Симптоматично, что в последней записи, сделанной уже прооперированным Д, образность в описании I во время пытки под Газовым Колоколом неорнаментальная: "У нее стало очень белое лицо, а так как глаза у нее темные и большие – то это было очень красиво". Эпитеты "острые", "белые", "темные", "большие" – средства холодной и аскетичной образности, подходящей к содержанию данной сцены. С помощью чисто стилевых средств Замятин показывает трагический процесс расчеловечивания нумера в тоталитарном государстве: об этом свидетельствует отказ от орнаментальности, ведущей приметы стиля речи тонко чувствующего и поэтически воспринимающего мир человека.

Характерообразующими в образе I являются лейтмотивные органические метафоры-символы улыбки-укуса и дикого огня глаз, пылающего за шторами-ресницами. Данные образы раскрывают присущую ей развитую индивидуальность, принадлежность к типу "дионисийского" человека, или революционера. Не менее важны для раскрытия сущности загадочной I математические лейтмотивы ее образа: "острым углом вздернутые к вискам брови – как острые рожки икса" и два треугольника на ее лице – насмешливый верхний и скорбный нижний, которые "как-то противоречили один другому, клали на все лицо <…> неприятный, раздражающий X – как крест: перечеркнутое крестом лицо". Данную метафору-символ образуют исключающие одна другую мифологемы (рожки – элемент традиционного изображения черта, улыбка-укус – атрибут библейского Змия-искусителя и литературного Мефистофеля, а крест – символ миссии Христа). Эти составляющие неореалистического портрета героини раскрывают ее инфернальность и раздражающую Д еретичность, сближающую ее с Христом, которого Замятин считал еретиком.

В романе "Мы" воплотились и те неореалистические принципы "синтетизма" и художественной экономии, которые Замятин сформулировал применительно к языку художественной прозы. В лекции "О языке" (1920–1921) писатель заявлял, что "каждой среде, эпохе, нации – присущ свой строй языка, свой синтаксис, свой характер мышления, ход мыслей. Нужно усвоить себе и использовать именно это". В этой лекции и статье "О синтетизме" Замятин советовал давать "художественный синтез языка среды, стилизованный язык среды". Здесь синтез означает максимальную концентрацию средств языкового выражения.

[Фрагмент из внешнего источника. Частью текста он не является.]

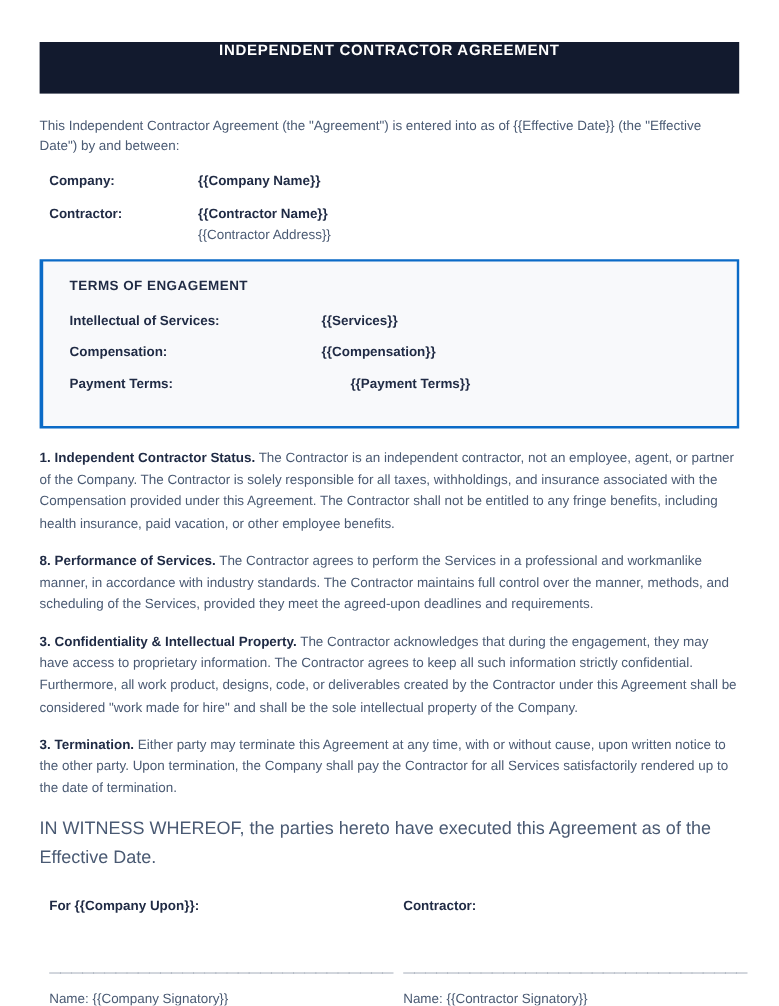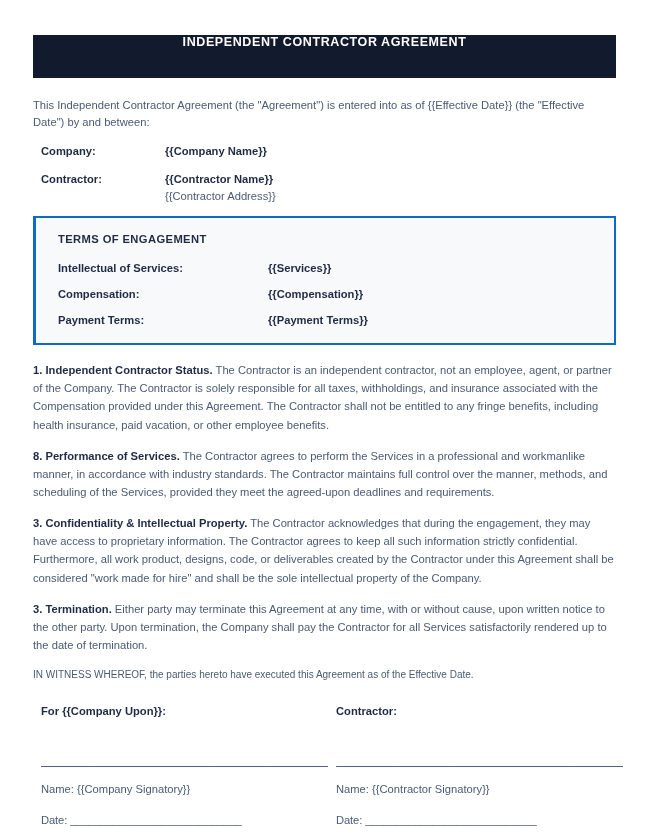--- a/index.html
+++ b/index.html
@@ -101,7 +101,8 @@
     margin-bottom: 14px;
   }
   .terms-row:last-child {
-    margin-bottom: 0;
+    margin-bottom: 12px;
+    gap: 24px;
   }
   .terms-label {
     width: 210px;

Применительно к фантастическому Единому Государству выполнить эти задачи было совсем не просто. Прежде всего, нужно было передать контраст двух языковых эпох – XX в., представленного в романе как прошлое, и XXVI столетия, будущего. И данный контраст наиболее ощутим на уровнях лексики и синтаксиса.

В "Мы" на уровне лексики прошлое воссоздано с помощью мнимых историзмов, обозначающих такие ушедшие в историю, с точки зрения Д и других людей будущего, явления, как "хлеб", "душа", "архангелы", "Евангелие", "Пасха", "пиджак", "квартира", "рояльный ящик", "жена", "грозы" и т. д. (выделены слова, заключенные в кавычки Замятиным).

Религиозные и природные ценности прошлого вытеснены в антиутопическом мире будущего новыми реалиями, обозначенными индивидуально-авторскими неологизмами.